Small Worlds by David Shute
As far as I can tell, his only previous game was the hilarious
comedy movement game Chasm Spasm.
(I'll be darned, it has been done before!) This new one's a pure
exploration game. I like this guy. :D
With
Small Worlds he's playing with zooming-out (much like I did in
The Perfect Color), which I don't think I've ever seen before in exploration. The worlds are all pixel-art, which start so zoomed in that it barely has any coherence yet. You explore more of it by jumping around in side view, and it zooms out so you can see where you're going. Any parts of the image you don't go to don't get filled in. So if you don't want to experience the game to the fullest, you're not forced to.

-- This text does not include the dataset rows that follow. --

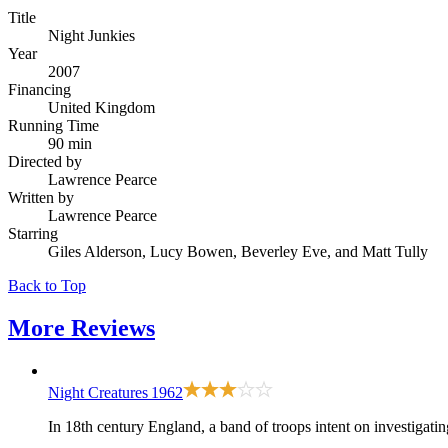
Title
Night Junkies
Year
2007
Financing
United Kingdom
Running Time
90 min
Directed by
Lawrence Pearce
Written by
Lawrence Pearce
Starring
Giles Alderson, Lucy Bowen, Beverley Eve, and Matt Tully
Back to Top
More
Reviews
Night Creatures
1962
In 18th century England, a band of troops intent on investigatin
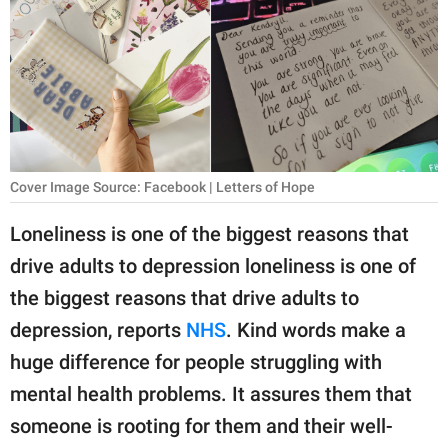
RELATIONSHIPS
PARENTING
WORK
SCIENCE AND
NATURE
Cover Image Source: Facebook | Letters of Hope
Loneliness is one of the biggest reasons that
drive adults to depression loneliness is one of
About Us
the biggest reasons that drive adults to
Contact Us
depression, reports
NHS
. Kind words make a
Privacy Policy
huge difference for people struggling with
mental health problems. It assures them that
SCOOP UPWORTHY is
part of
someone is rooting for them and their well-
GOOD Worldwide Inc.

There's an overworld, a science-fiction-y space-ship-y area, cold and gray like so many other games. The soundtrack has the humming of machinery, and everything looks dead and desolate. From there, you get to four other worlds, each of them beautiful and serene. They feature unusual combinations of what looks like man-made structures and natural chaos. When you get to the end, the game jarringly switches back to the overworld, leaving you disappointed to be back. After you've been to all four worlds, you detach from the space ship, the world zooms out further to show that you're leaving it behind, and the word "silence" appears on the screen to indicate that the game is over.
If you think that sounds like fun, you're right - it's terrific. And if you think it
doesn't sound like fun, go away, you philistine.
The one weakness of the game is the jumping. It's the annoying kind of jumping, where if you hold down the button it keeps jumping forever. Those controls only ever existed because they're easier to program than sensible jumping- if there's a context in which that kind of endless bouncing works, I haven't seen it.